Prototyping with ComfyUI is fun and easy, but there isn’t a lot of guidance today on how to “productionize” your workflow, or serve it as part of a larger application. In this blog post, I’m going to show you how you can use Modal to manage your ComfyUI development process from prototype to production as a scalable API endpoint.

Example: Serve ComfyUI inpainting as an API endpoint

Check out our ComfyUI API example, which stands up a web endpoint that takes a prompt and input image via http request, runs the ComfyUI inpainting example, and writes the generated image to a volume.

#### What is being asked:
Turn the paragraph above that begins "Check out our ComfyUI API example" into a short list of what the example does, drawing on the text about serving ComfyUI with Modal.

#### Data shown:
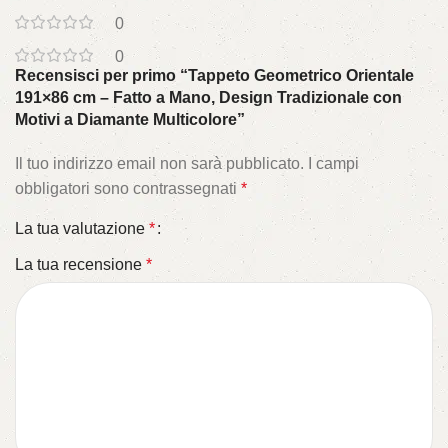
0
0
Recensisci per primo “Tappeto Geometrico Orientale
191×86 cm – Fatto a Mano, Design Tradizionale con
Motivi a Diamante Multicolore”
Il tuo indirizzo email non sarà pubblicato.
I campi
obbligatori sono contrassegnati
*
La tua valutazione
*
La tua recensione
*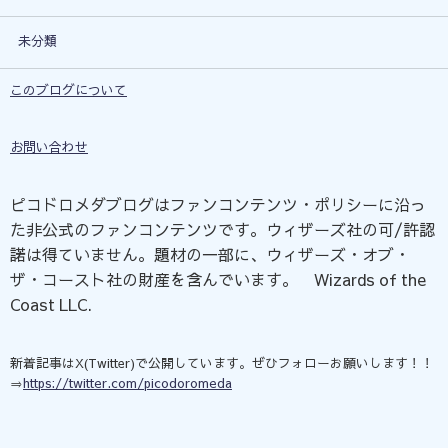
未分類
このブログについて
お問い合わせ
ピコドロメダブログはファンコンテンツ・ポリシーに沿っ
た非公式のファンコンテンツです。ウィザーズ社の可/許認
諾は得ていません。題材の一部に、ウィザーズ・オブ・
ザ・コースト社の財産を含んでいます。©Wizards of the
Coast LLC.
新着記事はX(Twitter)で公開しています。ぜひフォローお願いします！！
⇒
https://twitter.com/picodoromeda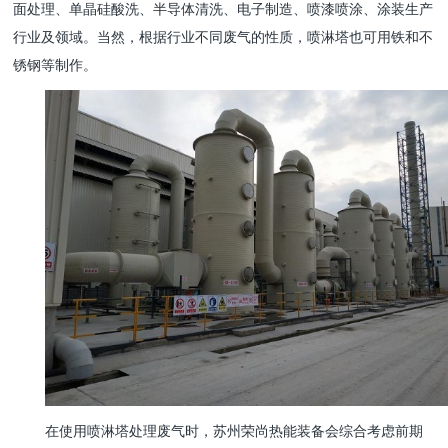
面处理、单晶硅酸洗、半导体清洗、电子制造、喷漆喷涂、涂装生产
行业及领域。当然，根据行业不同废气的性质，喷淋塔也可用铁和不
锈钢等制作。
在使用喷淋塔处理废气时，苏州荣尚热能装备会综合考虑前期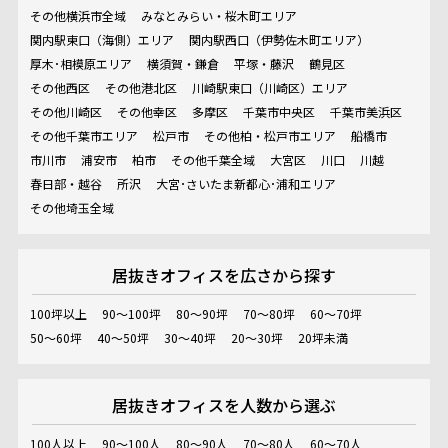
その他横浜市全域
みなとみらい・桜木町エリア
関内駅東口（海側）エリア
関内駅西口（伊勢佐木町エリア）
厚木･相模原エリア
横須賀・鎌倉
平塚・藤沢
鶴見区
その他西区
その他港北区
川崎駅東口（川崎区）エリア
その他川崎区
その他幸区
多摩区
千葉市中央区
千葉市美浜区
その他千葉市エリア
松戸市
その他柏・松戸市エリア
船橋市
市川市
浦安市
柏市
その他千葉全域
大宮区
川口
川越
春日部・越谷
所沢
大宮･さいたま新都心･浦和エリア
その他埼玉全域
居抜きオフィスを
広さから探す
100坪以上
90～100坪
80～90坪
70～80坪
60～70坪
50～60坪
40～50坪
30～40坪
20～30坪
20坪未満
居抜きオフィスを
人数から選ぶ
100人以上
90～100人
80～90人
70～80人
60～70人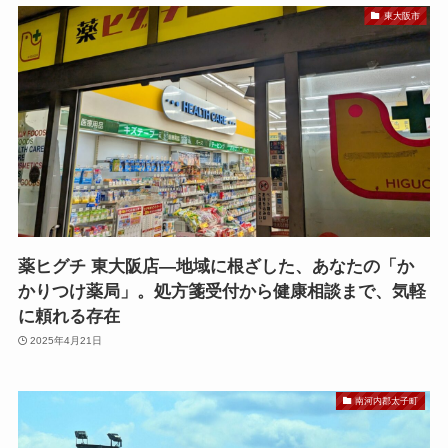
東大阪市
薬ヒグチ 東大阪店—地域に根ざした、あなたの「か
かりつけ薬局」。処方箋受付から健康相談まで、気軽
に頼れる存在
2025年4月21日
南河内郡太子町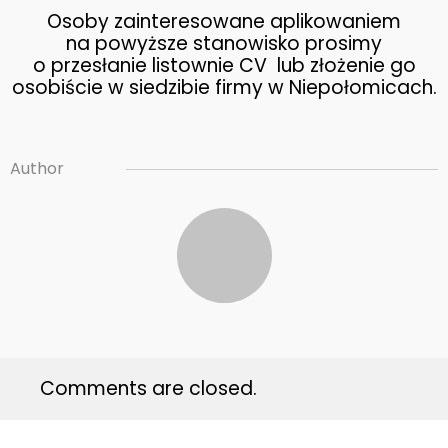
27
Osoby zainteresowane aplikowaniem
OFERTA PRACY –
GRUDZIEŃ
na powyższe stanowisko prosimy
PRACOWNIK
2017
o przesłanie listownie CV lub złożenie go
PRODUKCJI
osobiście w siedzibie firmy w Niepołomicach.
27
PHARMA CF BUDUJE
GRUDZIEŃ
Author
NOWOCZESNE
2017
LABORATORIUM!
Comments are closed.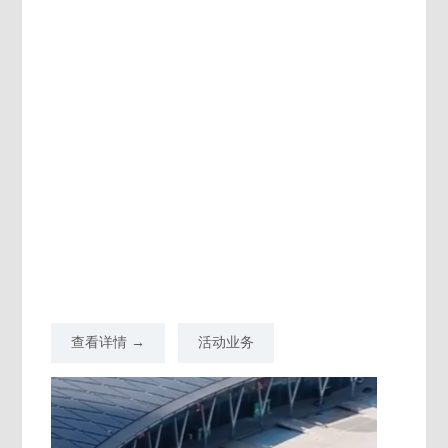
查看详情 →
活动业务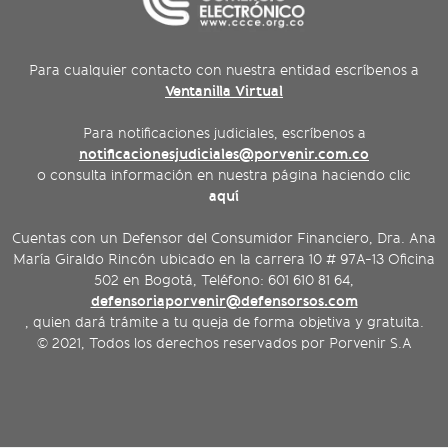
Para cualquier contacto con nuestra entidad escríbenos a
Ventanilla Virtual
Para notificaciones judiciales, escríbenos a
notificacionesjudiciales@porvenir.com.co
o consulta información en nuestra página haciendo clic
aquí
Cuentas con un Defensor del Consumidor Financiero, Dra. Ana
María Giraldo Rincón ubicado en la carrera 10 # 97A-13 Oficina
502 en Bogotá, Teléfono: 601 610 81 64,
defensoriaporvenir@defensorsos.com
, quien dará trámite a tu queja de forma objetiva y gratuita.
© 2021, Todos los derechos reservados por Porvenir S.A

---

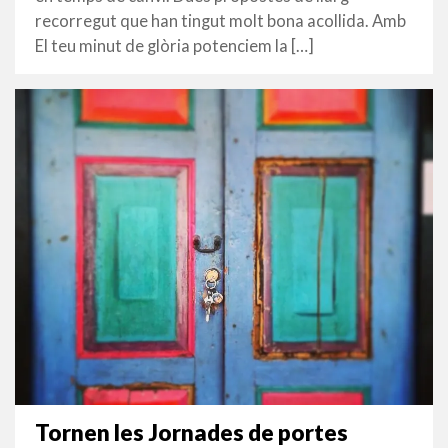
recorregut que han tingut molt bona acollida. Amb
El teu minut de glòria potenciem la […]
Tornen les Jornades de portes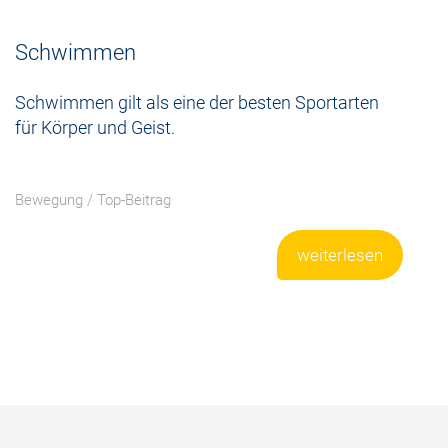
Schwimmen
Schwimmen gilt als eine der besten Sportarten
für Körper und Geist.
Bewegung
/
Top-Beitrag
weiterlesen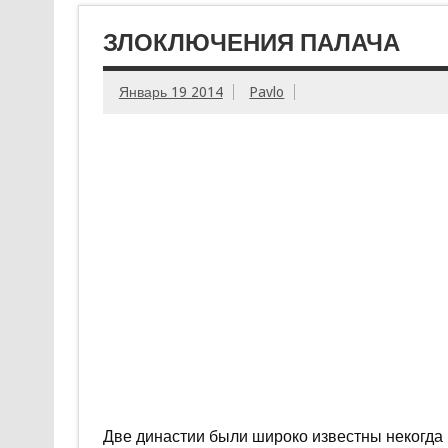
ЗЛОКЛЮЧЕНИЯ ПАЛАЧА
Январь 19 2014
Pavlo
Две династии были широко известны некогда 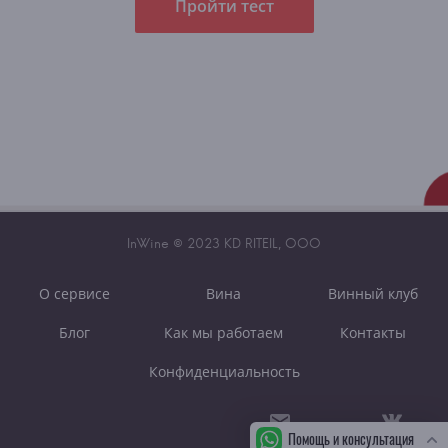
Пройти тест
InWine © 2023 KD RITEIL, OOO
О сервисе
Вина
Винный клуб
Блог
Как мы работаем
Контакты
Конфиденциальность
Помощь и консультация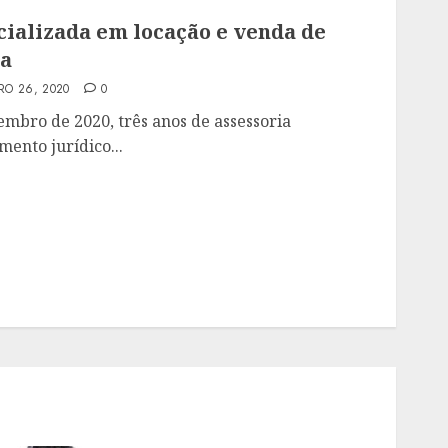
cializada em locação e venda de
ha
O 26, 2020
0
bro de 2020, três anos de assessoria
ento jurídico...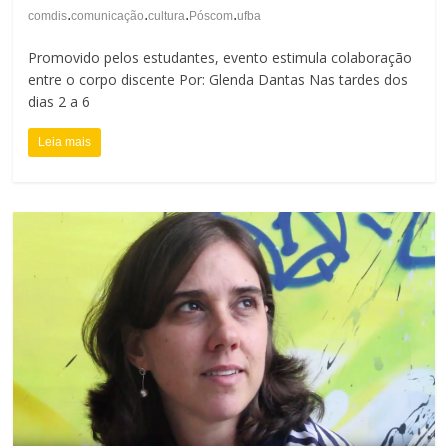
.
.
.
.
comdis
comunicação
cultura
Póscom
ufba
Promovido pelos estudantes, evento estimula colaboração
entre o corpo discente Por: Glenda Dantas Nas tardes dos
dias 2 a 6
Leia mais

#### Task response:
The ComfyUI API example:
- stands up a web endpoint
- accepts a prompt and an input image through an HTTP request
- runs the ComfyUI inpainting example
- writes the generated image to a volume